• **TEXTO FORNECIDO**

^^^^^^^^

As associações de caçadores justificam este balanço com os custos muito elevados impostos a quem se quer manter na atividade e que afastam a possibilidade de uma renovação geracional dos praticantes. Além disso, falam também de processos administrativos altamente burocráticos para a emissão de documentos, que impedem que se consiga travar a queda na quantidade de caçadores.
Segundo dados fornecidos ao JN pelo Ministério da Agricultura, correspondentes à atividade até 11 de março de 2019, "o montante global resultante das licenças emitidas para a época venatória 2018/2019 é, até ao momento, de 5,8 milhões de euros". Em causa estão vários tipos de licenças, que vão desde a nacional até à regional passando por segundas vias, que no ano passado totalizaram 5,9 milhões de euros.
Crise impede retoma
O Instituto de Conservação da Natureza e das Florestas (ICNF), organismo que tutela o setor e está sob alçada do MAFDR, recebeu ainda 4,3 milhões em taxas das zonas de caça associativas (ZCA) e de caça turísticas (ZCT). No mesmo período da anterior época venatória, estas mesmas taxas foram fonte de 4,4 milhões de euros de receita.
A diminuição de um ano para o outro também se verificou na mesma dimensão em relação aos montantes provenientes das emissões de cartas de caçador, dos exames, inscrições, segundas vias e renovações: 280 mil euros.
Para João Carvalho, secretário-geral da ANPC (Associação Nacional de Proprietários Rurais Gestão Cinegética e Biodiversidade), "os números não são reflexo de desinteresse na caça, mas o resultado da crise económica que afetou fortemente, e ainda afeta, quer caçadores, quer zonas de caça".
"Tem havido uma retoma do setor. Só que os custos acrescidos, que vão desde a renovação de uso e porte de arma até taxas de renovação, têm sido um desincentivo", disse, ao JN.
Vítor Palmilha, , presidente da Federação de Caçadores do Algarve, aponta ainda razões à "elevada burocracia". "Hoje em dia ainda se perde quatro dias de trabalho para tratar da carta de caçador e de uso e porte de arma", frisou.

^^^^^^^^

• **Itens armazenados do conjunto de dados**
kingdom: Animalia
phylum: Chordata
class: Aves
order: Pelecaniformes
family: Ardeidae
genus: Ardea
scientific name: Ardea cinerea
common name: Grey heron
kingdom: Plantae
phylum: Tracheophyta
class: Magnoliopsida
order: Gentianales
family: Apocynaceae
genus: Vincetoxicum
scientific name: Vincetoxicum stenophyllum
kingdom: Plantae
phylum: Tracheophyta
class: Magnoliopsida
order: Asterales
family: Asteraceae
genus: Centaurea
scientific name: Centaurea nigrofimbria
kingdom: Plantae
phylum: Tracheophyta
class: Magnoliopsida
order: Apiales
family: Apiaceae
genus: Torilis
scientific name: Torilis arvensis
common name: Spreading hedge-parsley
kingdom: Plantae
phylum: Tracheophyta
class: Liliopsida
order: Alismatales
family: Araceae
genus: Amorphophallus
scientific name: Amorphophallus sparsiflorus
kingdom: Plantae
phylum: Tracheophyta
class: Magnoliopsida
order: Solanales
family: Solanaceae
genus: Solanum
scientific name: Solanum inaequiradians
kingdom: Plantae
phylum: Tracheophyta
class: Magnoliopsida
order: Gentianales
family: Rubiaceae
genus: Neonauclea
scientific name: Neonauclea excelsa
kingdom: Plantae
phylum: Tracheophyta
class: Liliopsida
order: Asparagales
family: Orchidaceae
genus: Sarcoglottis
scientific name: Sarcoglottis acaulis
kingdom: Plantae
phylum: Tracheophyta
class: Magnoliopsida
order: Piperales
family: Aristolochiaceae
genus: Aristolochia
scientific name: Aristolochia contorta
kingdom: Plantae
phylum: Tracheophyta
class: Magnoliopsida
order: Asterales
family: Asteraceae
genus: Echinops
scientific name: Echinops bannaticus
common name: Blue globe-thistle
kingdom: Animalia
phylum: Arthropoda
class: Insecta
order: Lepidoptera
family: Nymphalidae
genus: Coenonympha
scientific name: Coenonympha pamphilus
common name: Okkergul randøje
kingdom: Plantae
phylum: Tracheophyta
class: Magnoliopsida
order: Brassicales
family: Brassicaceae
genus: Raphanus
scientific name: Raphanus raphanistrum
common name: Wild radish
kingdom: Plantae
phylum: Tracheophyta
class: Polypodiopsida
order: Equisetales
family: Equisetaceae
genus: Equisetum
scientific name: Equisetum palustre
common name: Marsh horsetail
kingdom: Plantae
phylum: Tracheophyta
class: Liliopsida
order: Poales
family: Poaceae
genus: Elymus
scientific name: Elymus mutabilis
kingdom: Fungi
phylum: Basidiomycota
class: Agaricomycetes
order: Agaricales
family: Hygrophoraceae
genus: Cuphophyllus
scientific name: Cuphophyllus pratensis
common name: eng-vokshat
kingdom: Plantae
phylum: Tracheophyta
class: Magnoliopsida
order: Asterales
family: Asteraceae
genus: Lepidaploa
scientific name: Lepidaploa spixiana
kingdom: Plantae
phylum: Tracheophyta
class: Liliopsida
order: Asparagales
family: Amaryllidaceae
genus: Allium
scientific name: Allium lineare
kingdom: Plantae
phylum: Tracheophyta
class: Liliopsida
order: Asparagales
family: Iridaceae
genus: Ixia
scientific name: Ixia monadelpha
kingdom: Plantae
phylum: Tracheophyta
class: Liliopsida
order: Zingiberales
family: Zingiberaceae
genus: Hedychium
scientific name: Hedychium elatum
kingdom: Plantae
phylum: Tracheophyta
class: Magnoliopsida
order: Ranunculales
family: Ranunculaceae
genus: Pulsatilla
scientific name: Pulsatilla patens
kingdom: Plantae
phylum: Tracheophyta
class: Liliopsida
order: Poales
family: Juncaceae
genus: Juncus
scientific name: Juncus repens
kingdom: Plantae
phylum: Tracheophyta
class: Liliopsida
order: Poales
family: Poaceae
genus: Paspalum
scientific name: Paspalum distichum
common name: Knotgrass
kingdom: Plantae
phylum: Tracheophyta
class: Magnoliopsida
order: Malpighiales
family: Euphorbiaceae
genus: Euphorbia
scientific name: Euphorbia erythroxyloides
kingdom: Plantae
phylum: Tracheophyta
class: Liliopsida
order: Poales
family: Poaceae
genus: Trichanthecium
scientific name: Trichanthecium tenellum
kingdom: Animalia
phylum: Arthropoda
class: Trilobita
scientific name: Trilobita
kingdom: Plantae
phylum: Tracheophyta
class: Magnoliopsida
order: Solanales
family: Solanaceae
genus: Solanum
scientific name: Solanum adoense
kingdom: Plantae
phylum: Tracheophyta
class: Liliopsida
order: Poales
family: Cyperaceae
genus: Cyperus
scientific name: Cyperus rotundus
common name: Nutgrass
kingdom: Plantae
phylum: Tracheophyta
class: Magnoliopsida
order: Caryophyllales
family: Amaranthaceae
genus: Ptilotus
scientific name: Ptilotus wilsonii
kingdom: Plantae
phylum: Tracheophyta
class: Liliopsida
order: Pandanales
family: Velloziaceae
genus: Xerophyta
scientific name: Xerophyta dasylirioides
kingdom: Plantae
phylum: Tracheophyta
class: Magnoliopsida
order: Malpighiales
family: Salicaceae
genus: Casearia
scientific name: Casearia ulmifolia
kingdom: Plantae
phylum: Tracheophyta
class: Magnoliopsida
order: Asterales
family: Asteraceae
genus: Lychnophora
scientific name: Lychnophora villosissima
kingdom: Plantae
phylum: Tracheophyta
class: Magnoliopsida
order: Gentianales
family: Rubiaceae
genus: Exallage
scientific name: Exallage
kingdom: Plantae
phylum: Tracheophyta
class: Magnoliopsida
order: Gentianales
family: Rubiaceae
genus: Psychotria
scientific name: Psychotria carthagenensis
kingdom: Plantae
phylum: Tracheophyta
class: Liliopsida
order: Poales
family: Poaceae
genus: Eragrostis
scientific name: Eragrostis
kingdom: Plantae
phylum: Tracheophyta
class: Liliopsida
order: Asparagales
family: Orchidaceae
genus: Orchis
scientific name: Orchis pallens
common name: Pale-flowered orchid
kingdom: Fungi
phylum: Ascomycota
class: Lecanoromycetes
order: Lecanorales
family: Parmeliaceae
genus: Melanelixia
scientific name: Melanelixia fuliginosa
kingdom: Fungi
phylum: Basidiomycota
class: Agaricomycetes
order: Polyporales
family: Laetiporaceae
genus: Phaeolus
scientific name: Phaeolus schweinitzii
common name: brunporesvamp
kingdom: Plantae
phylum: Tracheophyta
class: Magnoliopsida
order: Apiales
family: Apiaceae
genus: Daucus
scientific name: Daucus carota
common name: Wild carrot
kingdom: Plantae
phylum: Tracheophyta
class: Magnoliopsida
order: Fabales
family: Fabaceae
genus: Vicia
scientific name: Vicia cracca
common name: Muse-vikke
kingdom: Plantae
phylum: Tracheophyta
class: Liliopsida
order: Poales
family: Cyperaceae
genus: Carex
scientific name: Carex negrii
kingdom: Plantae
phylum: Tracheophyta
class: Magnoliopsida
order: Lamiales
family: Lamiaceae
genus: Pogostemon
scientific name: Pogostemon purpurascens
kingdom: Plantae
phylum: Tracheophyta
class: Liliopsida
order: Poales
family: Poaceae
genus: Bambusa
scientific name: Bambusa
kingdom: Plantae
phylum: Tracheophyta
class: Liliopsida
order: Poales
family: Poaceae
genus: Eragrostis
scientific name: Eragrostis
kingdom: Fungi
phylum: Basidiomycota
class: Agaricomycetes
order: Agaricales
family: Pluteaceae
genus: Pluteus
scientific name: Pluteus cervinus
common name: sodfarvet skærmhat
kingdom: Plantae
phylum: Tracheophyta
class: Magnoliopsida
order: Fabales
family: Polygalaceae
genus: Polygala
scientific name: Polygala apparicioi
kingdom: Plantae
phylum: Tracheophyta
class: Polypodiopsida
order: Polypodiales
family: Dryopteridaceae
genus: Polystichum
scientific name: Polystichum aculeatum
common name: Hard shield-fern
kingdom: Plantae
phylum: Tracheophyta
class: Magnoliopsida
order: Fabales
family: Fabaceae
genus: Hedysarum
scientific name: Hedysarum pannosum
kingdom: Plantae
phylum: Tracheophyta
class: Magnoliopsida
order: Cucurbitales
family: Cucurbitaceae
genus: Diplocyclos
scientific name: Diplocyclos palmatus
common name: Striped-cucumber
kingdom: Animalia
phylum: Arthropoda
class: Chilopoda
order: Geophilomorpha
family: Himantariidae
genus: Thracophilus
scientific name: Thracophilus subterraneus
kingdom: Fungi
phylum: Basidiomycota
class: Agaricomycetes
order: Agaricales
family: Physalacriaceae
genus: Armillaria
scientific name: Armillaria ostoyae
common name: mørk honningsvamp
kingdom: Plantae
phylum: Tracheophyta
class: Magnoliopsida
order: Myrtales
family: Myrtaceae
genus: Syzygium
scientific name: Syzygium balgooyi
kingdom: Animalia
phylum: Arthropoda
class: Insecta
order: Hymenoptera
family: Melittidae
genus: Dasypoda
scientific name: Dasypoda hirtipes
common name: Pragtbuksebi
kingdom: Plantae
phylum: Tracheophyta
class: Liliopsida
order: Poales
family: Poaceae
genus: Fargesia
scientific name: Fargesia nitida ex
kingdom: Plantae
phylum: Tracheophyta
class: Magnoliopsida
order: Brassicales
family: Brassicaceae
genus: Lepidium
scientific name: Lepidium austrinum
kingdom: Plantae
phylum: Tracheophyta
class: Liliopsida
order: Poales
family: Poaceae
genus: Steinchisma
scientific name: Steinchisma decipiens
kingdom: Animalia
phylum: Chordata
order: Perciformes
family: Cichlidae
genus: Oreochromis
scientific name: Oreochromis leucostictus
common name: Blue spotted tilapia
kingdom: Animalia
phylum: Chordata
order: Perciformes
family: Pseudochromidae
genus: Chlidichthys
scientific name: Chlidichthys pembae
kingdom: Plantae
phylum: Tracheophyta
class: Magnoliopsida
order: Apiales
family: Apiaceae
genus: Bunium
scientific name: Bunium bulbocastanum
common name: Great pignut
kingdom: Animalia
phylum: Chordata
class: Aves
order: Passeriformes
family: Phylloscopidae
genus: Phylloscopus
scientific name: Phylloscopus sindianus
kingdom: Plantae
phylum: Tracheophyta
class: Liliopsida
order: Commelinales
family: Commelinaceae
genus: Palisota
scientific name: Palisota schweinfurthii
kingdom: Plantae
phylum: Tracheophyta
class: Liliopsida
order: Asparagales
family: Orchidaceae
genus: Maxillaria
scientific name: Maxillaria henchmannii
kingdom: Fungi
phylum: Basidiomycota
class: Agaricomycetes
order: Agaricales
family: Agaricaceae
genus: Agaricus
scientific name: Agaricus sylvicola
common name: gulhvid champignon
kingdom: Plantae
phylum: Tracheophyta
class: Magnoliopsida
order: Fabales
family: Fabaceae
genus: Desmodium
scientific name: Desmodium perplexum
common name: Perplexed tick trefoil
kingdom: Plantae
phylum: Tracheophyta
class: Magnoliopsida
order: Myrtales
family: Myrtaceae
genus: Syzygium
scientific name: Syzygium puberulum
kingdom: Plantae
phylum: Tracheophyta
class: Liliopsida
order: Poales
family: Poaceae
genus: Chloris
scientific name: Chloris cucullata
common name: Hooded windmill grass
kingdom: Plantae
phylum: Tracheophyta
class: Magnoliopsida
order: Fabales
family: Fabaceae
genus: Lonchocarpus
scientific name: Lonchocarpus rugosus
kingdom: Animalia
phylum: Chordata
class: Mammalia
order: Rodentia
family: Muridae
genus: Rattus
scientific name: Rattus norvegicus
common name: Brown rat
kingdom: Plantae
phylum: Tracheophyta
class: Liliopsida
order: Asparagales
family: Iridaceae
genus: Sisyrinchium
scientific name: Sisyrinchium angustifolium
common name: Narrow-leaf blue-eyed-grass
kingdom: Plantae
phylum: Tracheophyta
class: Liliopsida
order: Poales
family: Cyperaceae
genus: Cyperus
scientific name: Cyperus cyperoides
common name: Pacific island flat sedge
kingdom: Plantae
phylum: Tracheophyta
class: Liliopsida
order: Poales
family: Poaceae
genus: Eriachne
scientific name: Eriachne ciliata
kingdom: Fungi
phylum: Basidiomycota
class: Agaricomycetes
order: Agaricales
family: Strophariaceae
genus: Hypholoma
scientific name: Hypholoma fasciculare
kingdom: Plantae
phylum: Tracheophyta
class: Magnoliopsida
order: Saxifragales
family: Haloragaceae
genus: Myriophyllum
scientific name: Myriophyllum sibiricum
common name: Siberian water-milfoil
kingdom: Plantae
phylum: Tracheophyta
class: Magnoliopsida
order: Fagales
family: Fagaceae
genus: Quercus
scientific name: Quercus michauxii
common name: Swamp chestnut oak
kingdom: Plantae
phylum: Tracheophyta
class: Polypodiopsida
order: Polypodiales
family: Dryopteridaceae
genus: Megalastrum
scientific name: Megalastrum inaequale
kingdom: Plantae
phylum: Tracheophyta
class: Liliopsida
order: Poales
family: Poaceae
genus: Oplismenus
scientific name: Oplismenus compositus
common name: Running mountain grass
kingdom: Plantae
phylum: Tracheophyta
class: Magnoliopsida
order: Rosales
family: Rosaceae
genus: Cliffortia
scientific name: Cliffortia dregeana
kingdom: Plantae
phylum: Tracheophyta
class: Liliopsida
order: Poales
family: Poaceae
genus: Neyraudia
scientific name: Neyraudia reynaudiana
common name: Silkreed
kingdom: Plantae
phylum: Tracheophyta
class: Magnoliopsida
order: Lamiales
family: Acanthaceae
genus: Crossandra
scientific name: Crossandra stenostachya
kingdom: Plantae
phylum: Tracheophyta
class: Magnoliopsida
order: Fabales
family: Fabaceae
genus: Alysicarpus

^^^^^^^^

• **TAREFA A REALIZAR**
Escreva, por favor, a continuação do texto sobre a queda no número de caçadores, a partir da última frase apresentada.

• **RESULTADO**
Calendário
A atual época venatória - espaço temporal em que o Estado permite a prática da caça - começou a 1 de junho de 2018 e só termina em maio deste ano, nos terrenos ordenados. Nos não ordenados, foi de outubro a dezembro.
Diferenças
Em junho e julho de 2018 só foi possível caça grossa (javalis, veados ou corços). A caça pequena (aves e animais de pequeno porte, como coelhos) arrancou em agosto e já terminou em fevereiro. Desde então, estamos já nos últimos três meses só de caça grossa.
Caçadores são uma espécie em vias de extinção
Nuno Dinis, 38 anos, caça com arma de fogo há 20 e confessa que anda cada vez mais desiludido. Porque há cada vez menos animais para caçar, não vê investimento público no setor e os custos da atividade são cada vez maiores.
Este militar da Unidade de Trânsito da GNR de Vila Real tem o vício da caça desde os 14 anos. Começou por acompanhar familiares, mas sem arma. Aos 16 já caçava com falcões e com paus. Só aos 18 é que se estreou, finalmente, a dar ao gatilho.
Prefere a caça à perdiz e à codorniz, porque pressupõe percorrer o monte, muitas vezes grandes distâncias, mas também aprecia a caça grossa. Atualmente tem três caçadeiras. Uma foi herdada, outra é a primeira que comprou quando começou a caçar e a terceira é uma semiautomática, porque "às vezes dá jeito ter três tiros em vez de dois". Na caça ao javali utiliza uma carabina.
Entretanto, já pegou o vício à mulher. "Talvez para me acompanhar e não ficar sozinha passou, há três anos, a ir caçar comigo". Tem uma caçadeira que herdou do avô e também gosta de fazer o gosto ao dedo. Mas não ficou barato. Só no processo burocrático, que incluiu formação, licenças, taxas, entre outros, gastou "1100 euros".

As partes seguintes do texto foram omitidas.